Canon EOS 350D Digital, 1/800s, f/1.8, 50mm, ISO 100, +4/3 EV
a dowry caravan in Sumbawa Besar, Sumbawa Island, Nusa Tenggara Barat, Indonesia
Our trip back to Lombok was no less animated. Company became more enjoyable. Perhaps fun can be the domain of the frustrated. We were on the road at Utan when the sky turned red on us. Unfortunately, while we were traveling west, Sumbawa’s rugged terrain was blocking the sun. Nevertheless, a missing sun would not preclude me from enjoying the golden hour. The sky was a remarkable hue of pink – Sumbawa is definitely not industrial – so pollution was entirely absent. I took a few shots of rustic Utan, nothing fancy really, just some cows lazing by and women going home.
Canon EOS 350D Digital, 1/125s, f/5.6, 300mm, ISO 400
a rural scene during sundown at Utan, Sumbawa Besar, Sumbawa Island, Nusa Tenggara Barat, Indonesia
When we got turned around a bay in the district of Alas, we came upon the majestic silhouette of Rinjani, Indonesia’s highest mountain outside of Irian Jaya. When all things go sour, somehow, nature’s sublime beauty could still manage to warm the weary soul, or in my case, entertain me and my lens.
Canon EOS 350D Digital, 8.00s, f/16, 55mm, ISO 100, +1EV
the silhouette of Mt. Rinjani, soaring over Alas, Sumbawa Besar, Sumbawa Island, Nusa Tenggara Barat, Indonesia
The way back to Mataram was a blur. Again, we missed the boat back to Lombok by minutes. Story of our lives! Having had 30 minutes to burn, we had dinner at a local eatery by the Poto Tano harbor. By 8PM, we got into the ferry and nabbed some much needed nap. We got off at Labuhan Kayangan at 9:30PM. Two hours later, we arrived in our hotel in Senggigi, northwest of Mataram.
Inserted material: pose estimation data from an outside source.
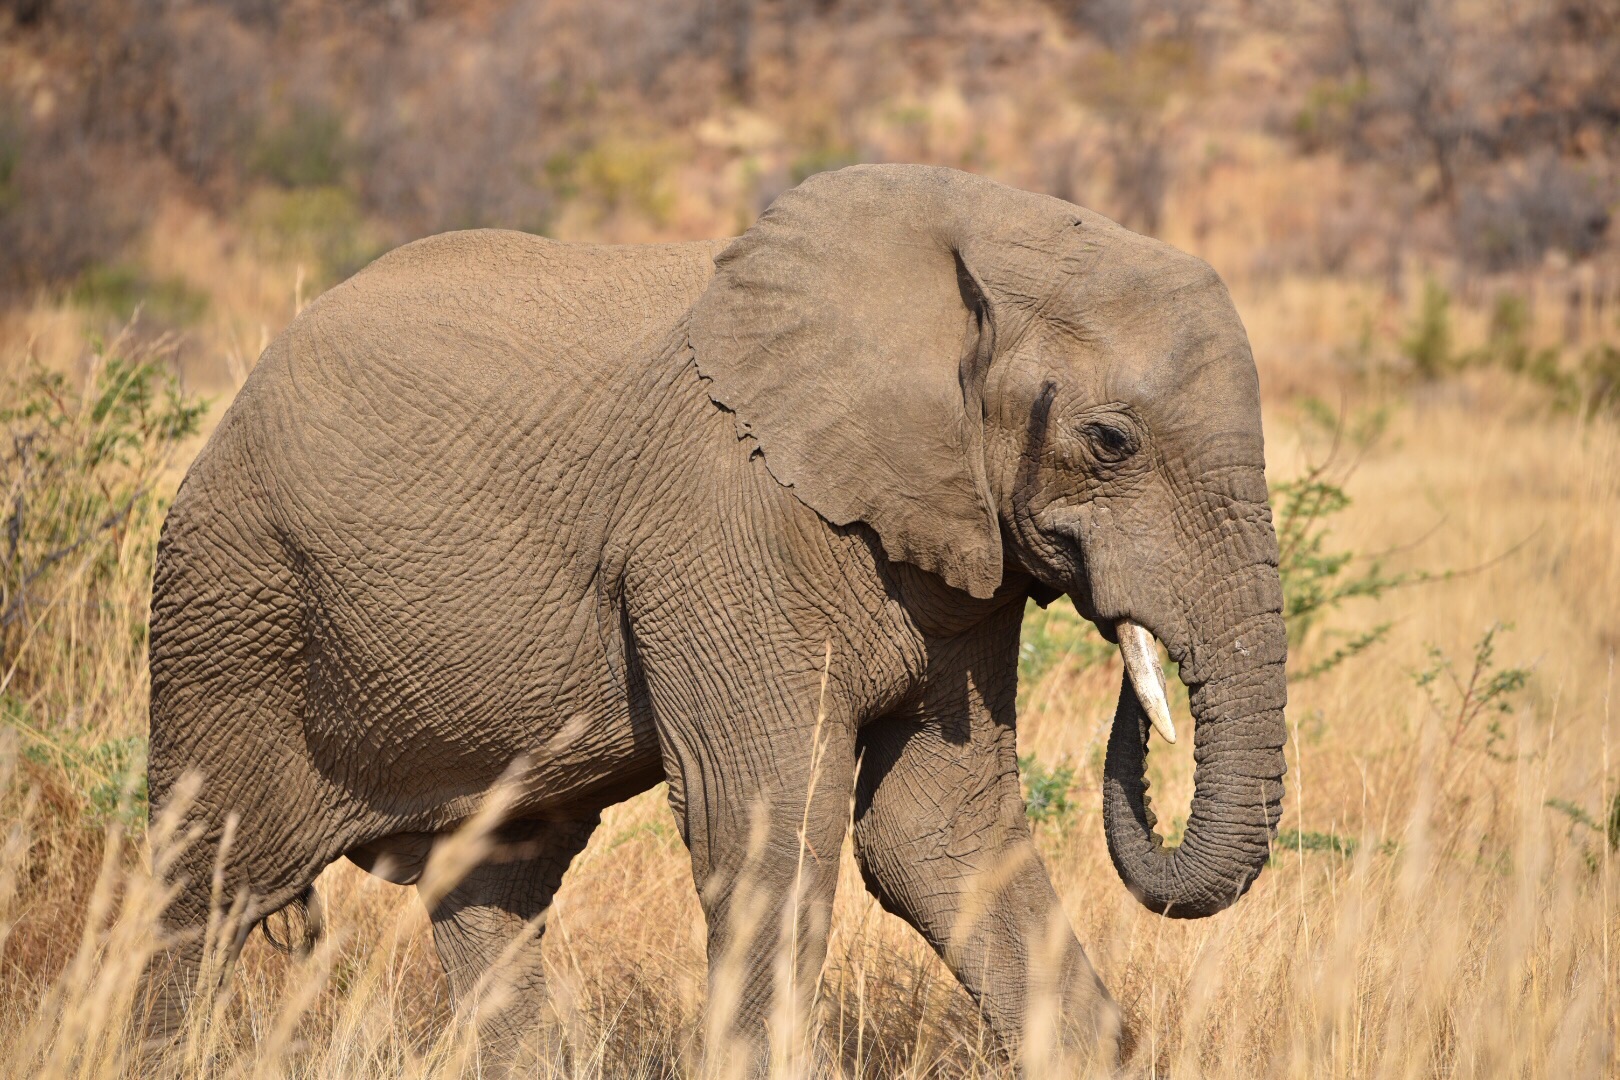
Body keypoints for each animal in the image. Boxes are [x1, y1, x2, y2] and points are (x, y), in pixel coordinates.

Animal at [139, 162, 1283, 1075]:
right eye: (1110, 441)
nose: (1141, 677)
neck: (972, 239)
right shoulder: (730, 525)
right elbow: (771, 816)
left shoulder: (958, 548)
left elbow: (935, 829)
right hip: (231, 613)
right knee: (202, 888)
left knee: (491, 884)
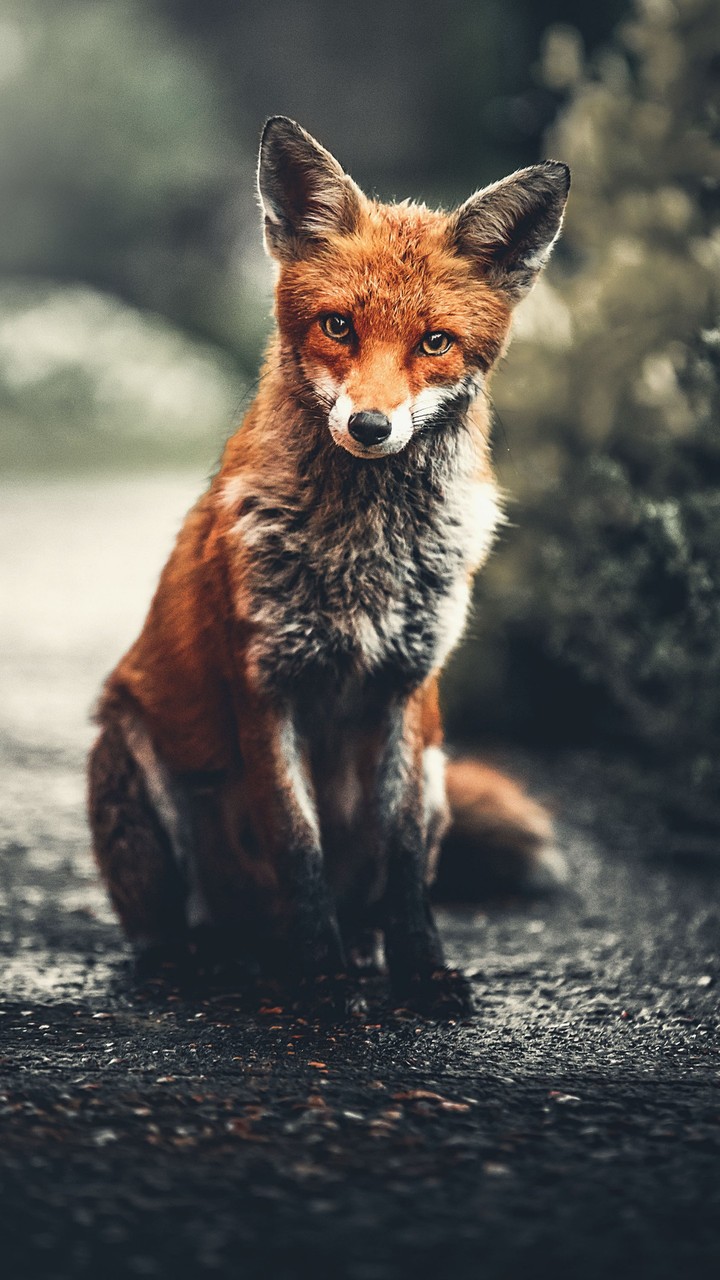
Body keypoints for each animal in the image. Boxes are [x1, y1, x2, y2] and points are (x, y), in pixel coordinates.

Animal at [88, 117, 570, 1017]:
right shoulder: (265, 685)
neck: (364, 554)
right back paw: (210, 961)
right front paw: (320, 980)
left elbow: (405, 860)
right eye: (339, 326)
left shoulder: (409, 690)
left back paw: (359, 952)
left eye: (434, 342)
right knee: (173, 929)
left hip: (440, 768)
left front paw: (421, 970)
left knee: (372, 894)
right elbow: (298, 846)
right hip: (131, 754)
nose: (372, 426)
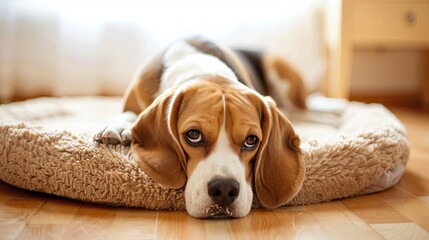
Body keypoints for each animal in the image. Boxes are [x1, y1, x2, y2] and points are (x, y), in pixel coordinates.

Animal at [95, 37, 306, 218]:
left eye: (251, 140)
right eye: (194, 135)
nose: (224, 189)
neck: (204, 69)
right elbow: (129, 113)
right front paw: (119, 127)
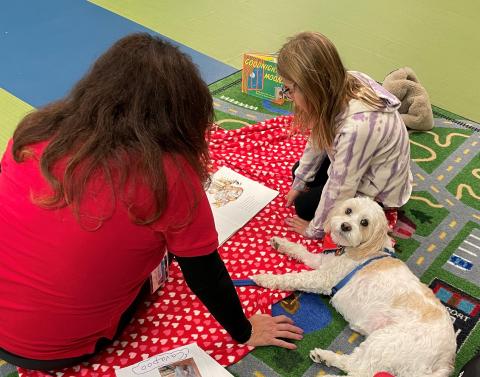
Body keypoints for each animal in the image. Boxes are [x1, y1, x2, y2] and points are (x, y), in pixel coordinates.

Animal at [253, 197, 456, 376]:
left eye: (365, 222)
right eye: (348, 210)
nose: (345, 226)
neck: (355, 249)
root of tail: (445, 360)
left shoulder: (323, 279)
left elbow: (295, 278)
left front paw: (264, 278)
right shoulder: (322, 262)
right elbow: (301, 251)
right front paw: (281, 243)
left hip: (387, 341)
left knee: (358, 369)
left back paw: (327, 364)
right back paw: (326, 357)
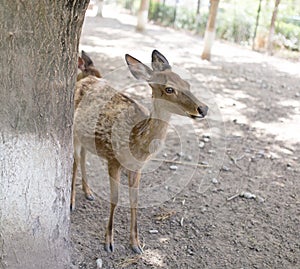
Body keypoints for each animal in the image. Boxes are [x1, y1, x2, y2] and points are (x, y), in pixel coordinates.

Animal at [72, 50, 209, 253]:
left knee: (83, 156)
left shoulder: (137, 167)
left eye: (187, 83)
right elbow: (115, 198)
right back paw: (71, 202)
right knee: (74, 160)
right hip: (73, 131)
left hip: (86, 138)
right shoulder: (113, 159)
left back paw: (88, 192)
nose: (203, 108)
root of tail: (84, 79)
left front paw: (136, 244)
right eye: (169, 89)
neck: (136, 141)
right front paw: (109, 242)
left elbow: (134, 200)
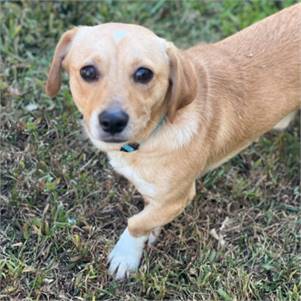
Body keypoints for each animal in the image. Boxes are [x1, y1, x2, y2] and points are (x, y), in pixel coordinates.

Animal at [45, 3, 300, 278]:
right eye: (88, 71)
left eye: (144, 73)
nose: (112, 121)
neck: (149, 137)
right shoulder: (158, 195)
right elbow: (150, 211)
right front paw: (151, 231)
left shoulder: (180, 196)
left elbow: (137, 222)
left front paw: (126, 255)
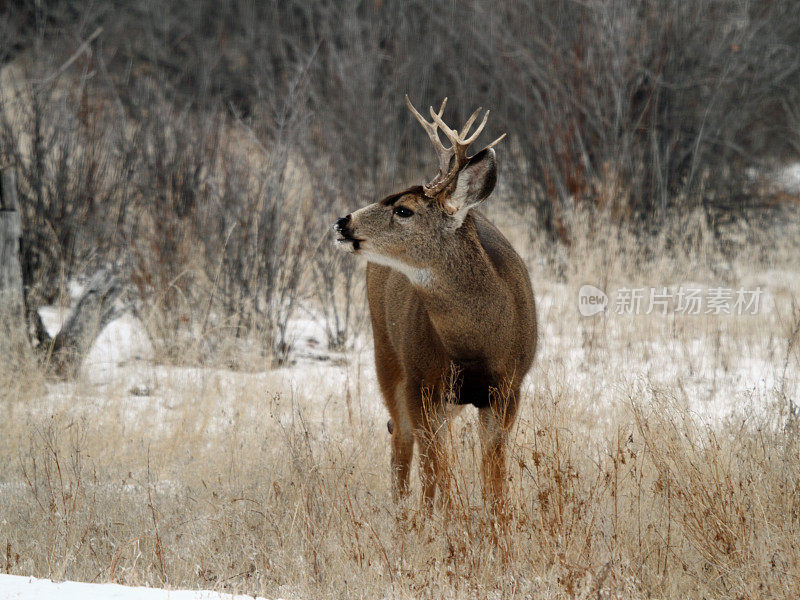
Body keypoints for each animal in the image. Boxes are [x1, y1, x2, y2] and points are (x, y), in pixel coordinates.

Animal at [332, 96, 536, 512]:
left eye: (404, 209)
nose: (343, 222)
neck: (477, 344)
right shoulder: (423, 383)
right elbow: (439, 474)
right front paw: (444, 522)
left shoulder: (508, 389)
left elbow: (494, 480)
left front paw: (496, 524)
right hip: (387, 355)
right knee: (403, 439)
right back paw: (404, 513)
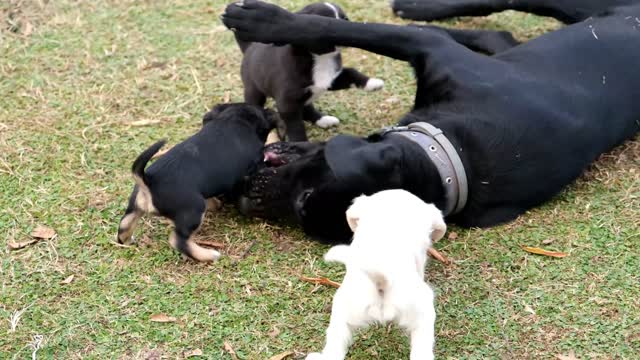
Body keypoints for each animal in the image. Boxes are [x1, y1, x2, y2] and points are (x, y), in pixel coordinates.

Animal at [116, 103, 276, 262]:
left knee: (124, 225)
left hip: (134, 205)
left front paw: (215, 204)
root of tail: (148, 182)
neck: (234, 119)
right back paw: (208, 255)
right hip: (194, 210)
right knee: (178, 240)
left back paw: (127, 241)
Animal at [232, 2, 382, 141]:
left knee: (306, 107)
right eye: (327, 22)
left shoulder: (330, 79)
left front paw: (372, 83)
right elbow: (296, 127)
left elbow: (351, 72)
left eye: (345, 19)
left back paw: (323, 119)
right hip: (254, 90)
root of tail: (249, 47)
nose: (346, 30)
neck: (320, 58)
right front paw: (300, 143)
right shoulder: (288, 103)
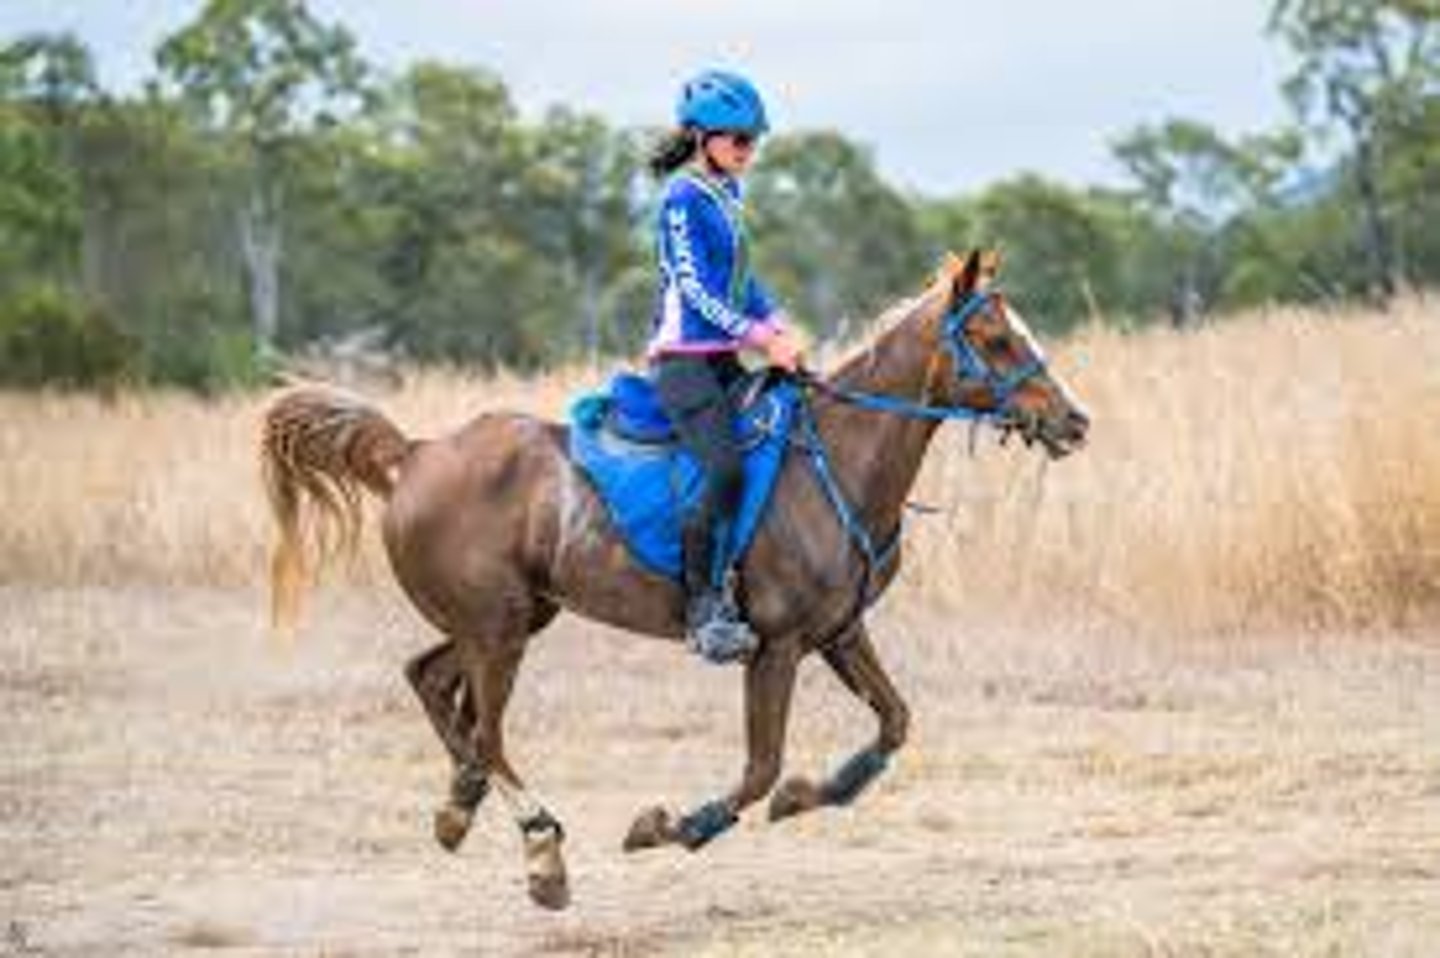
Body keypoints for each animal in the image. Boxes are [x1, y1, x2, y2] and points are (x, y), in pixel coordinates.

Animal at [259, 249, 1089, 910]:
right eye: (993, 339)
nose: (1074, 422)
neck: (837, 462)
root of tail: (416, 453)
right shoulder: (776, 646)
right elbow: (759, 768)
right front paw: (673, 826)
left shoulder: (840, 632)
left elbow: (893, 724)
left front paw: (804, 797)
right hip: (497, 633)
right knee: (487, 731)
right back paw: (541, 851)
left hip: (510, 619)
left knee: (431, 682)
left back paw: (459, 805)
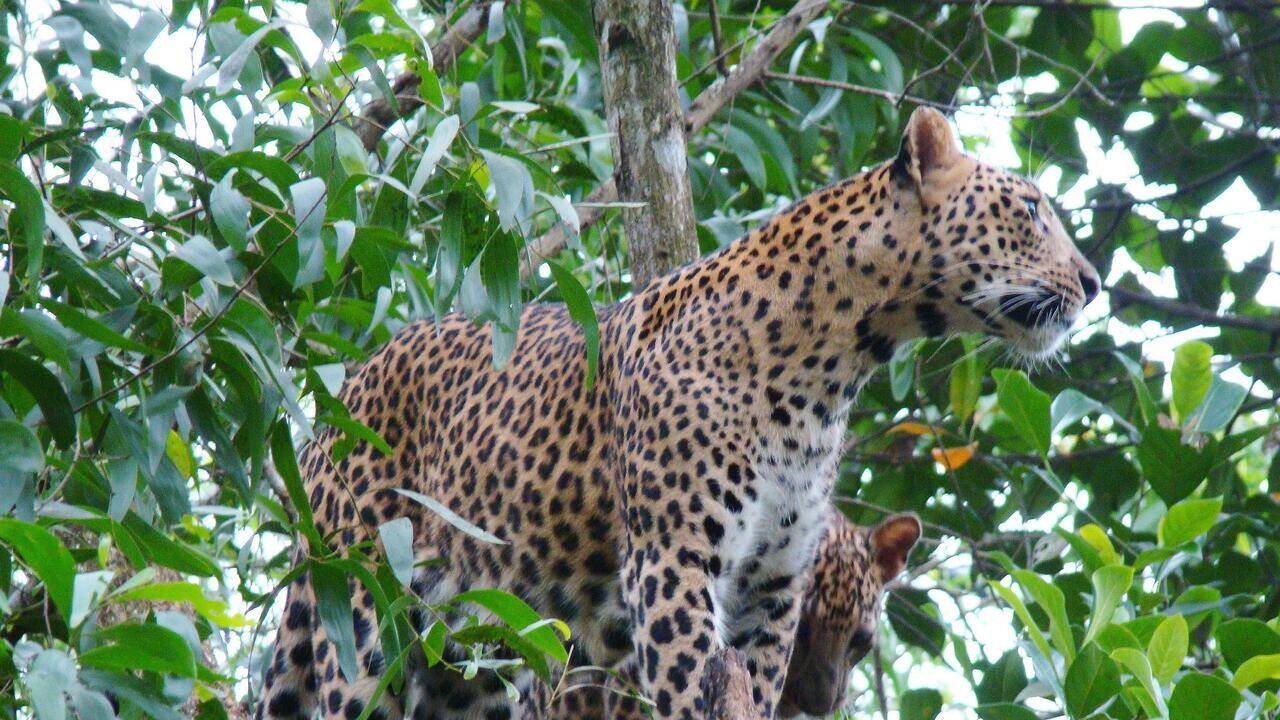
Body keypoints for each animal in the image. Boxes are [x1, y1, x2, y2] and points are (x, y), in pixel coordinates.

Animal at [255, 106, 1100, 720]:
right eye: (1030, 210)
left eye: (861, 644)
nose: (1094, 282)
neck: (835, 367)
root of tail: (338, 398)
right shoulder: (672, 561)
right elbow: (688, 688)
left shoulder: (771, 586)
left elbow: (753, 684)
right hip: (366, 614)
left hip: (474, 664)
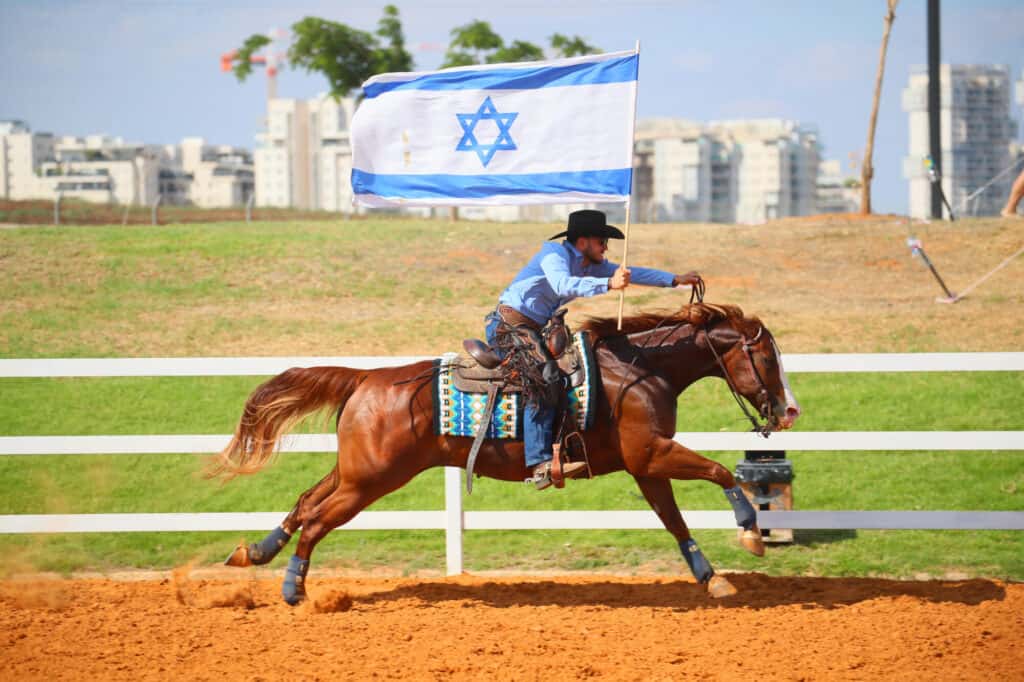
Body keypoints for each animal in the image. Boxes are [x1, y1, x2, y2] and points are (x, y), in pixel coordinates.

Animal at [216, 301, 798, 602]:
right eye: (768, 356)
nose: (789, 410)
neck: (635, 369)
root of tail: (365, 379)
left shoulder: (645, 464)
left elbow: (675, 521)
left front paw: (712, 577)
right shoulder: (653, 453)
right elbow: (721, 471)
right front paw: (750, 534)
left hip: (355, 472)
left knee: (304, 502)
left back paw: (255, 553)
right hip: (371, 481)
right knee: (317, 519)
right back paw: (292, 587)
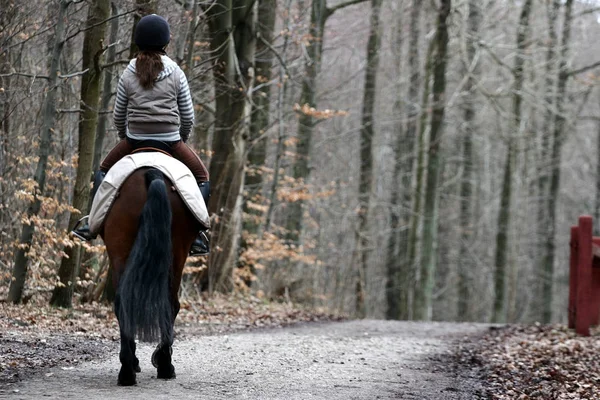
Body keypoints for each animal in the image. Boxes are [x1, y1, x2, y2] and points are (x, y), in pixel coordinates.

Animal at [101, 166, 199, 384]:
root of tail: (151, 172)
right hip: (176, 255)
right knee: (170, 305)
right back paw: (164, 366)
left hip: (121, 249)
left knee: (124, 302)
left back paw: (128, 370)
Canon EOS 350D Digital, 1/100s, f/1.8, 50mm, ISO 1600, +1/3EV
my dinner of fried shrimps in Poto Tano, West Sumbawa, Sumbawa Island, Indonesia
After 15 hours on the road, alertness turned to exhaustion. I just realized that we were able to skim through five of the seven regencies of Nusa Tenggara Barat province in one day: Lombok Barat, Lombok Tengah, Lombok Timur, Sumbawa Barat and Sumbawa Besar. It is not something that I would have the time to do again but certainly, sometime soon, I hope to visit Bima and Dompu. And beyond too.